= Directive =
Your task is to repeat the entries underneath exactly, minus the pictures.

(Pictures with circuit source files)
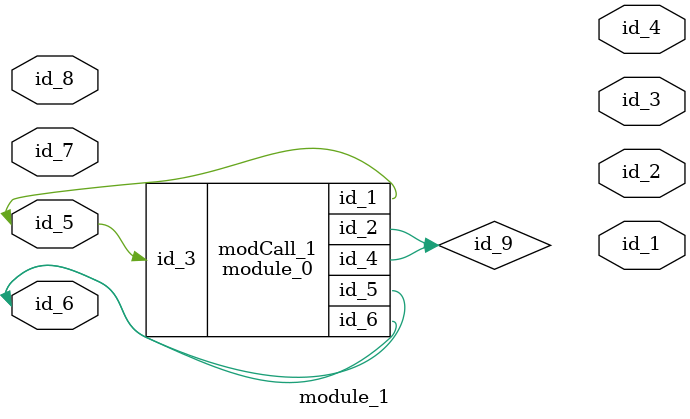
<source format=v>
module module_0 (
    id_1,
    id_2,
    id_3,
    id_4,
    id_5,
    id_6
);
  inout wire id_6;
  output wire id_5;
  inout wire id_4;
  input wire id_3;
  inout wire id_2;
  inout wire id_1;
  wire id_7;
  wire id_8, id_9;
endmodule
module module_1 (
    id_1,
    id_2,
    id_3,
    id_4,
    id_5,
    id_6,
    id_7,
    id_8
);
  inout wire id_8;
  input wire id_7;
  inout wire id_6;
  inout wire id_5;
  output wire id_4;
  output wire id_3;
  output wire id_2;
  output wire id_1;
  wire id_9;
  module_0 modCall_1 (
      id_5,
      id_9,
      id_5,
      id_9,
      id_6,
      id_6
  );
endmodule

</source>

= Answer to this exercise =
<source format=v>
module module_0 (
    id_1,
    id_2,
    id_3,
    id_4,
    id_5,
    id_6
);
  inout wire id_6;
  output wire id_5;
  inout wire id_4;
  input wire id_3;
  inout wire id_2;
  inout wire id_1;
  wire id_7;
  wire id_8, id_9;
endmodule
module module_1 (
    id_1,
    id_2,
    id_3,
    id_4,
    id_5,
    id_6,
    id_7,
    id_8
);
  inout wire id_8;
  input wire id_7;
  inout wire id_6;
  inout wire id_5;
  output wire id_4;
  output wire id_3;
  output wire id_2;
  output wire id_1;
  wire id_9;
  module_0 modCall_1 (
      id_5,
      id_9,
      id_5,
      id_9,
      id_6,
      id_6
  );
endmodule

</source>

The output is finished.